For further information please see U.S Department of Labor Class Exemptions

Essentially if your transaction is an arms length transaction that is a legitimate investment you can probably find similar exemptions that have been approved. For example if you wanted to loan money from your IRA to your wholly owned corporation it would probably be allowed if you charged your corporation the same interest rates your bank would charge.

2)   What is Unrelated Business Taxable Income (UBTI)?

The tax advantage of an IRA is that income is tax-free until distributed. In general, an exempt organization is not taxed on its income from an activity that is substantially related to the charitable, educational, or other purpose that is the basis for the organization’s exemption. Such income is exempt even if the activity is a trade or business. However, to prevent tax-exempt entities from competing unfairly with taxable entities, tax-exempt entities are subject to unrelated business taxable income (UBTI) when their income is derived from any trade or business that is unrelated to its tax-exempt status.

UBTI is defined as “gross income derived by any organization from any unrelated trade or business regularly carried on by it” reduced by deductions directly connected with the business. An exempt organization that is a limited partner, member of a LLC, or member of another non-corporate entity will have attributed to it the UBTI of the enterprise as if it were the direct recipient of its share of the entity’s income which would be UBTI had it carried on the business of the entity.   UBTI also applies to unrelated debt-financed income (UDFI).   “Debt-financed property” refers to borrowing money to purchase the real estate (i.e., a leveraged asset that is held to produce income). In such cases, only the income attributable to the financed portion of the property is taxed; gain on the profit from the sale of the leveraged assets is also UDFI (unless the debt is paid off more than 12 months before the property is sold). There are some important exceptions from UBTI: those exclusions relate to the central importance of investment in real estate – dividends, interest, annuities, royalties, most rentals from real estate, and gains/losses from the sale of real estate. However, rental income generated from real estate that is “debt financed” loses the exclusion, and that portion of the income becomes subject to UBTI. Thus, if the IRA borrows money to finance the purchase of real estate, the portion of the rental income attributable to that debt will be taxable as UBTI.

For an IRA, any business regularly carried on or by a partnership or LLC of which it is a member is an unrelated business. For example, the operation of a shoe factory, the operation of a gas station, or the operation of an computer rental business by an LLC or partnership owned by the Self Directed IRA LLC would likely be treated as an unrelated business and subject to UBTI.
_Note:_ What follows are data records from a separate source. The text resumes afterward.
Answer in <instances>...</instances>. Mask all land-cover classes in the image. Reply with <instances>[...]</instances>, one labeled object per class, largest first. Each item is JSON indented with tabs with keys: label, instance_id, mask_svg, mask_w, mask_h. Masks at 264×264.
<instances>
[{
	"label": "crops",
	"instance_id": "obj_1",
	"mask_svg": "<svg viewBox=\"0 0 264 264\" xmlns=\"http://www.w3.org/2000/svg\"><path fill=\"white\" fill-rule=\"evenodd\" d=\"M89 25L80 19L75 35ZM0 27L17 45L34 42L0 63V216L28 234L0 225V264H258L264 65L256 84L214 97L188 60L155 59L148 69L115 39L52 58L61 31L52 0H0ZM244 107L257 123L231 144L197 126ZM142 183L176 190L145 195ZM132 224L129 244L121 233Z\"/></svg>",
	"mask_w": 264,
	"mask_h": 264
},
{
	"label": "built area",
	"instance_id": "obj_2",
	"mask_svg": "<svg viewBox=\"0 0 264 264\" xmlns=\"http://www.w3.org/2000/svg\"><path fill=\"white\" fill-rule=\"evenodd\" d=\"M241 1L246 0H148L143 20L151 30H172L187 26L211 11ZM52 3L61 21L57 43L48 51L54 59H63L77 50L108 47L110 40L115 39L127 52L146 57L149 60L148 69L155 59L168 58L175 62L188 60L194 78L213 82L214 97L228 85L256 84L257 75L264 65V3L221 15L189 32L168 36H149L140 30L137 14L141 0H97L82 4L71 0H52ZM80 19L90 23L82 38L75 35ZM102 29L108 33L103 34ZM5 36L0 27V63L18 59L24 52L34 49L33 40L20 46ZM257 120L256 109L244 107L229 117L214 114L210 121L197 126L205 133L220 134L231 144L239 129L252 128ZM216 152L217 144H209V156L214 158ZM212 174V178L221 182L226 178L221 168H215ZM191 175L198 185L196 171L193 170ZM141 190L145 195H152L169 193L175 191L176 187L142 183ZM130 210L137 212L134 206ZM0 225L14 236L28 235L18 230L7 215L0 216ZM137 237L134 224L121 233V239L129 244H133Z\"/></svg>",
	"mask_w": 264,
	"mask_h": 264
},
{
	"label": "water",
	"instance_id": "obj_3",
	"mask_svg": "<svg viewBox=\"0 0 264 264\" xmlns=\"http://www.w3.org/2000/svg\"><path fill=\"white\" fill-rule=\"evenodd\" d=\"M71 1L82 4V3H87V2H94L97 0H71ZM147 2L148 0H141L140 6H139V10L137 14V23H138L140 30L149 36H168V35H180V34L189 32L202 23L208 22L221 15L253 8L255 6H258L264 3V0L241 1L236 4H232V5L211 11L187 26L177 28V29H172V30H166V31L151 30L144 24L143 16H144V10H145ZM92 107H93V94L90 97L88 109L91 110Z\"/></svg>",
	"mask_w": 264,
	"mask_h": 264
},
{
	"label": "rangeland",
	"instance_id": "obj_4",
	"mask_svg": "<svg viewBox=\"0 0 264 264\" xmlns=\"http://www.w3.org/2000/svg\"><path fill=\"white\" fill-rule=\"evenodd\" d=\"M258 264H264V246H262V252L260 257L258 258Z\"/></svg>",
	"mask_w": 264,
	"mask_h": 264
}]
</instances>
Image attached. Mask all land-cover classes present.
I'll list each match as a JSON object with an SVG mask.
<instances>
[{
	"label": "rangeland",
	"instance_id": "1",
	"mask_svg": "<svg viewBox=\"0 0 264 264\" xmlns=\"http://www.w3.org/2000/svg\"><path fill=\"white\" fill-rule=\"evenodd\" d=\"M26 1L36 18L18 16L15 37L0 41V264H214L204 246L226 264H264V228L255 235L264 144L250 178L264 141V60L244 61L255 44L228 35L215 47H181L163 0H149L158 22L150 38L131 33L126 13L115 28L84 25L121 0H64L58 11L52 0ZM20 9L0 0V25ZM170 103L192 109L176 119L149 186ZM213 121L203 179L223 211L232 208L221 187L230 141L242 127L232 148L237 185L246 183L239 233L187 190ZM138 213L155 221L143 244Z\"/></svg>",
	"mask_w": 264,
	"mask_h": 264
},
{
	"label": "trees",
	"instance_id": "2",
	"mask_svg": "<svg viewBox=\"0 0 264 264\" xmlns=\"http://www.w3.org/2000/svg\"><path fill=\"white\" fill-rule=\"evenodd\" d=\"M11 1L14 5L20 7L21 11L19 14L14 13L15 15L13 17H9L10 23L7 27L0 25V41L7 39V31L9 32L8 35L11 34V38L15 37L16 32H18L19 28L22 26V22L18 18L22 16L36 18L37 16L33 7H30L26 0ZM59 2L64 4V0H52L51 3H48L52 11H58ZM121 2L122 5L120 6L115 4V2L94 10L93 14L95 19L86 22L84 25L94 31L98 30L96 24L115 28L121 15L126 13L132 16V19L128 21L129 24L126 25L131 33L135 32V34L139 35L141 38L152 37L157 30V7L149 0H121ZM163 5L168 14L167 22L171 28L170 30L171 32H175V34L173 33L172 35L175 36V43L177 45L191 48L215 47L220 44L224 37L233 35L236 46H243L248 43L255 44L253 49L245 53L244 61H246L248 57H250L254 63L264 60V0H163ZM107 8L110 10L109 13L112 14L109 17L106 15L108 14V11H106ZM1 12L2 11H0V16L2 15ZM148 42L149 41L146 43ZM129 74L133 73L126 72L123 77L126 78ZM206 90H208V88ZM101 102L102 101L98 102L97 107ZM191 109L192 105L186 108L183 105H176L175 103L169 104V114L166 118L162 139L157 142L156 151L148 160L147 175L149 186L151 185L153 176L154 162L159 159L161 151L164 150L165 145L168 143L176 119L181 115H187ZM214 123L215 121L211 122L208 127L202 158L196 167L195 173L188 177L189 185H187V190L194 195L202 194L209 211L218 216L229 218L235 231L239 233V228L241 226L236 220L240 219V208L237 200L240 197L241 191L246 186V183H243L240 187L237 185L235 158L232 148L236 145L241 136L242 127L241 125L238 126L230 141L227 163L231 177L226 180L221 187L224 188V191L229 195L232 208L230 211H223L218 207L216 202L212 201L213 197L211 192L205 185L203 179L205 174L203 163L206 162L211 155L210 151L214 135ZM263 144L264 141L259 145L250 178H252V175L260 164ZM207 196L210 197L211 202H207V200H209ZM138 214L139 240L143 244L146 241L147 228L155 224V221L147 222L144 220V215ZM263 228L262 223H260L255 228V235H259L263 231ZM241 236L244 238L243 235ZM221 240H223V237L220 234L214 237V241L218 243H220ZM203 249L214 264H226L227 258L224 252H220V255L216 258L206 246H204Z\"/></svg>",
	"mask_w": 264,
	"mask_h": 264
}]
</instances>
Although there is little formal guidance on UBTI implications for self-directed real estate IRAs, there is a great deal of guidance on UBTI implications for real estate transactions by tax-exempt entities. In general, Gains and losses on dispositions of property (including casualties and other involuntary dispositions) are excluded from UBTI unless the property is inventory or property held primarily for sale to customers in the ordinary course of an unrelated trade or business. This exclusion covers gains and losses on dispositions of property used in an unrelated trade or business, as long as the property was not held for sale to customers. In addition, subject to a number of conditions, if an exempt organization acquires real property or mortgages held by a financial institution in conservatorship or receivership, gains on dispositions of the property are excluded from UBTI, even if the property is held for sale to customers in the ordinary course of business. The purpose of the provision seems to be to allow an exempt organization to acquire a package of assets of an insolvent financial institution with assurance that parts of the package can be sold off without risk of the re-sales tainting the organization as a dealer and thus subjecting gains on re-sales to the UBIT.